The problem is essentially one of space. if you can’t do a traditional “cut” on the mountain, how do you find room for the four lane, straighter highway that’s needed?

“We could do, say a cantilevered structure throughout part of that canyon, but that makes the project cost $30 million. That’s hard to justify for a rural section of highway for one and a half miles. If we could do, say, an earthen retaining wall it could cut the cost in half. That is doable.”

Additionally, Toavs says there are wildlife crossings to consider, the boat launch on the river and a gas main under the highway.

“I think of it in two ways. You have a social aspect and an engineering aspect. The social aspect, our cultural, is you have a couple of tribes, the Blackfeet and the CSKT that have some interest in there, some historical interest. So that has to be acknowledged and respected. ”

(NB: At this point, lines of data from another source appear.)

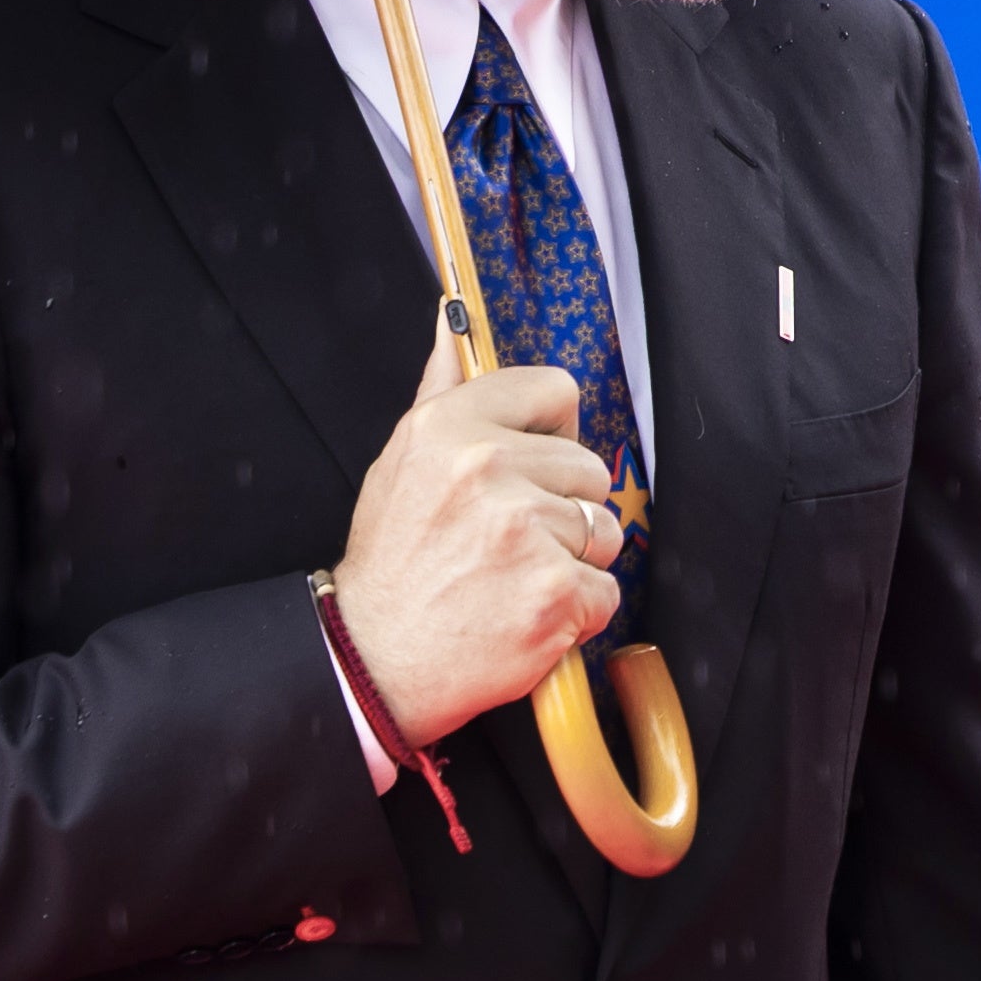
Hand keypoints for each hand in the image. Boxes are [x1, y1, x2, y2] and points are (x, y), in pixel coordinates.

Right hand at [328, 310, 624, 737]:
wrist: (374, 659)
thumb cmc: (393, 563)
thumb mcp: (401, 461)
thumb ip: (440, 389)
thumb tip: (452, 322)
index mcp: (451, 426)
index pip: (556, 389)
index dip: (553, 431)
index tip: (533, 463)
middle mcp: (488, 468)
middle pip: (590, 466)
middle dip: (562, 506)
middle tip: (507, 541)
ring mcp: (526, 531)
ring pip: (603, 529)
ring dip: (571, 560)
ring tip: (512, 577)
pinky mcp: (556, 592)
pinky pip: (606, 589)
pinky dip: (576, 612)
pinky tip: (524, 613)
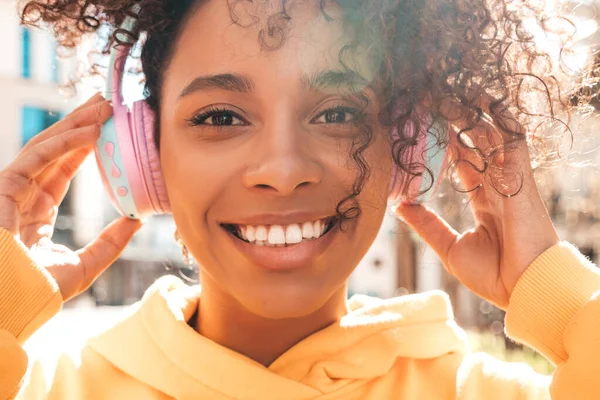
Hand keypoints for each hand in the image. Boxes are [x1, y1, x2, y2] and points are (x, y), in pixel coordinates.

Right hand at [0, 93, 141, 301]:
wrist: (10, 305)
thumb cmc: (38, 291)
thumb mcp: (85, 265)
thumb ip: (109, 243)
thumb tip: (137, 220)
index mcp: (37, 210)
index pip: (63, 168)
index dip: (85, 145)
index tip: (109, 127)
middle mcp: (23, 195)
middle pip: (54, 149)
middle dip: (81, 123)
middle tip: (107, 101)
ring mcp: (11, 189)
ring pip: (45, 146)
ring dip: (76, 123)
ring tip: (105, 105)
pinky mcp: (3, 187)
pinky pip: (36, 156)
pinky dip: (63, 142)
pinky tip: (90, 131)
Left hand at [396, 110, 558, 308]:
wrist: (524, 291)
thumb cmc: (493, 275)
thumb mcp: (450, 247)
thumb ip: (427, 224)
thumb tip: (400, 206)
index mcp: (484, 200)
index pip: (464, 161)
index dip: (447, 143)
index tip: (426, 126)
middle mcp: (497, 185)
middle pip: (476, 143)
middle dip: (456, 122)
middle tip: (431, 102)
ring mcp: (510, 180)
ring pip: (492, 137)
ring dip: (472, 115)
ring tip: (447, 95)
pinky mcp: (520, 179)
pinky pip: (514, 142)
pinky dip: (501, 120)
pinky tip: (483, 101)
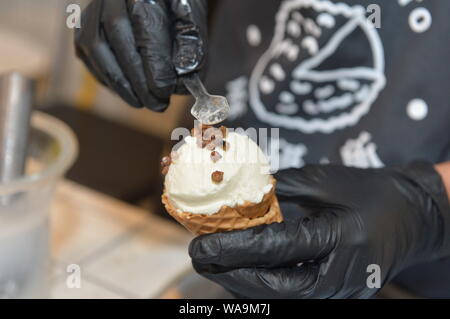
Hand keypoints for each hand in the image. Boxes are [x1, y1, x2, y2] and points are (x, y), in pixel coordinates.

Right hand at [74, 0, 206, 110]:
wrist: (153, 2)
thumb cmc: (174, 10)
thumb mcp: (191, 20)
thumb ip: (191, 44)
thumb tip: (183, 76)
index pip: (146, 28)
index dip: (155, 65)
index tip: (165, 91)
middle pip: (118, 37)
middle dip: (137, 79)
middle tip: (156, 104)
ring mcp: (93, 10)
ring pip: (96, 48)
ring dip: (119, 83)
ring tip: (141, 103)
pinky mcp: (82, 28)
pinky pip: (87, 56)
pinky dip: (106, 79)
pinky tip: (127, 92)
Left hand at [189, 162, 449, 297]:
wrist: (411, 218)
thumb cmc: (368, 193)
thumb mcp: (322, 181)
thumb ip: (278, 190)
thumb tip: (236, 193)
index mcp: (339, 237)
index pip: (275, 249)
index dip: (232, 248)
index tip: (198, 244)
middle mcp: (339, 274)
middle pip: (273, 286)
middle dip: (230, 274)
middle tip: (199, 256)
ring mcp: (339, 290)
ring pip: (280, 295)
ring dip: (243, 280)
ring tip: (213, 261)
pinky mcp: (335, 293)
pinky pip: (292, 293)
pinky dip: (264, 282)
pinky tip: (242, 268)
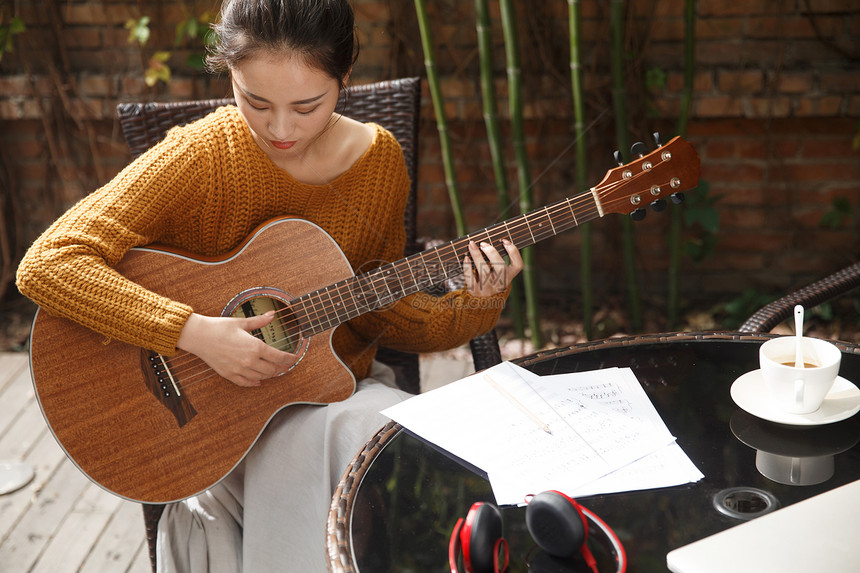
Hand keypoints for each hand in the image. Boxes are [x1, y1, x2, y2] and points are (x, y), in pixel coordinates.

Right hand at [177, 311, 296, 386]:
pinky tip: (258, 381)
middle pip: (272, 369)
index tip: (295, 358)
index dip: (290, 358)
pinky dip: (254, 383)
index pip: (279, 357)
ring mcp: (239, 369)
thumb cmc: (219, 327)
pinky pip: (246, 383)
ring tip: (275, 371)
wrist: (199, 336)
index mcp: (255, 347)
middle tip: (287, 365)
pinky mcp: (229, 374)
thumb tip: (272, 314)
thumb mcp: (242, 322)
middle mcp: (249, 361)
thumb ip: (260, 321)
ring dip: (270, 375)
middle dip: (282, 368)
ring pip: (261, 377)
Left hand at [463, 239, 522, 296]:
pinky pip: (471, 279)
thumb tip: (487, 242)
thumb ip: (496, 260)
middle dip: (492, 253)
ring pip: (484, 272)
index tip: (504, 241)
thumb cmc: (488, 280)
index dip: (513, 252)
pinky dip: (467, 267)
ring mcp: (488, 289)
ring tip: (472, 246)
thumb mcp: (496, 272)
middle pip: (501, 268)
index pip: (518, 265)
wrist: (479, 302)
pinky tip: (466, 258)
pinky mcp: (475, 292)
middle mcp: (500, 284)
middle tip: (483, 244)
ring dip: (477, 256)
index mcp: (509, 277)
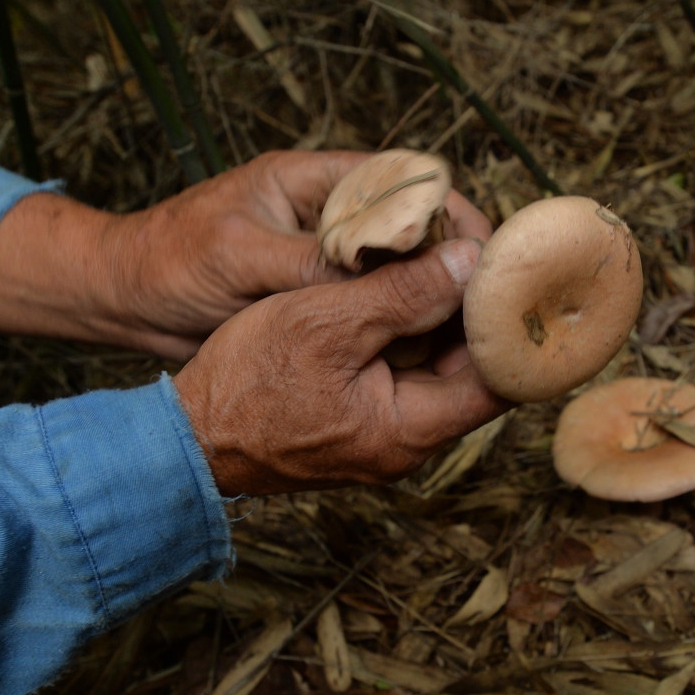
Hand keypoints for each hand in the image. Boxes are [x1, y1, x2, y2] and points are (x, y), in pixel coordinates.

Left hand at [0, 150, 491, 359]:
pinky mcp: (321, 295)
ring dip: (432, 300)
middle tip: (490, 308)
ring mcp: (328, 255)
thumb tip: (401, 272)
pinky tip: (425, 355)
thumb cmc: (169, 265)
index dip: (452, 214)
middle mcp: (331, 214)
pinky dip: (402, 327)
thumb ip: (321, 263)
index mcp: (316, 180)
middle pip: (416, 228)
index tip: (485, 255)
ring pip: (402, 272)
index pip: (407, 180)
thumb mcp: (243, 262)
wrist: (122, 302)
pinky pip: (377, 306)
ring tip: (468, 337)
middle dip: (454, 264)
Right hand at [173, 237, 510, 494]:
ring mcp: (386, 436)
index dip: (506, 323)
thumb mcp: (324, 322)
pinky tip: (401, 290)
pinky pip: (405, 376)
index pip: (498, 379)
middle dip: (473, 312)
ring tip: (439, 258)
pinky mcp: (363, 424)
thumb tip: (468, 262)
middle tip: (471, 251)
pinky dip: (409, 335)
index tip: (506, 271)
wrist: (187, 437)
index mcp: (411, 430)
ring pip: (437, 371)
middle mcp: (409, 443)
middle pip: (471, 372)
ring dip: (440, 319)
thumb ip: (402, 294)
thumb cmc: (246, 382)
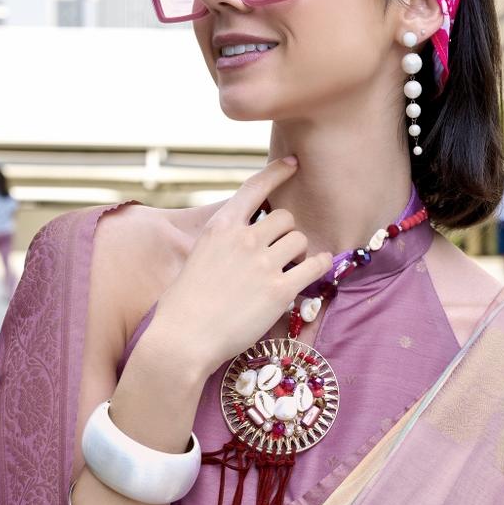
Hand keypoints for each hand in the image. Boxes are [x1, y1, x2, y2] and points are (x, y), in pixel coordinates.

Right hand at [151, 157, 331, 372]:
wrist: (183, 339)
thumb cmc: (183, 305)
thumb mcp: (197, 258)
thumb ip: (223, 243)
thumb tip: (241, 239)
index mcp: (221, 227)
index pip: (254, 187)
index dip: (277, 172)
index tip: (293, 165)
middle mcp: (244, 239)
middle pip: (285, 217)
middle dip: (286, 232)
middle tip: (281, 252)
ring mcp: (263, 263)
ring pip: (300, 240)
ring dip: (300, 251)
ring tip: (291, 266)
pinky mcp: (280, 290)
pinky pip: (315, 266)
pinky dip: (321, 265)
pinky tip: (320, 267)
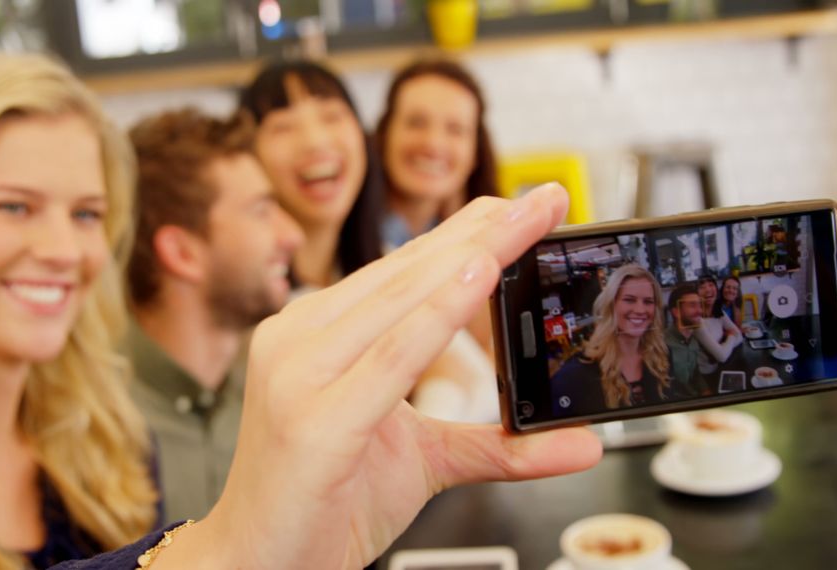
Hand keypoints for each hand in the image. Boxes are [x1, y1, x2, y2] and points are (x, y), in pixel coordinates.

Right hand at [160, 184, 602, 568]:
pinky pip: (389, 359)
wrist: (258, 564)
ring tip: (526, 223)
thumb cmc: (324, 501)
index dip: (465, 234)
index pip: (400, 272)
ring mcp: (297, 373)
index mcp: (315, 334)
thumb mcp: (421, 460)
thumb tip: (579, 442)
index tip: (521, 207)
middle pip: (405, 273)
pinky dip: (437, 316)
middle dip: (483, 232)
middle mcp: (298, 339)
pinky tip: (478, 278)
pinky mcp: (312, 418)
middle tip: (545, 199)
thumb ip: (496, 443)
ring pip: (399, 301)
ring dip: (472, 257)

What has Toavs is worried is the present danger. While the road from Hungry Horse east, and west to Columbia Falls, is all four lane, with a path for bikes and hikers, but no provisions at all in Badrock. But he says at least US 2 on either side is finished.

“If we can figure out a way to navigate doing some work on the river side and staying out of the rock areas, you have a fundable project at some point. And that needs to happen. Because as traffic increases more and more and more, and also bicycle and pedestrian traffic with the shared use path, that becomes more and more dangerous. And more and more of a safety issue in the summertime. And that’s something that we just need to avoid.”

The MDT has hired an engineering firm to begin looking at possible solutions for the highway through Badrock Canyon, and hopefully those ideas could help with the question of how to pay for the improvements.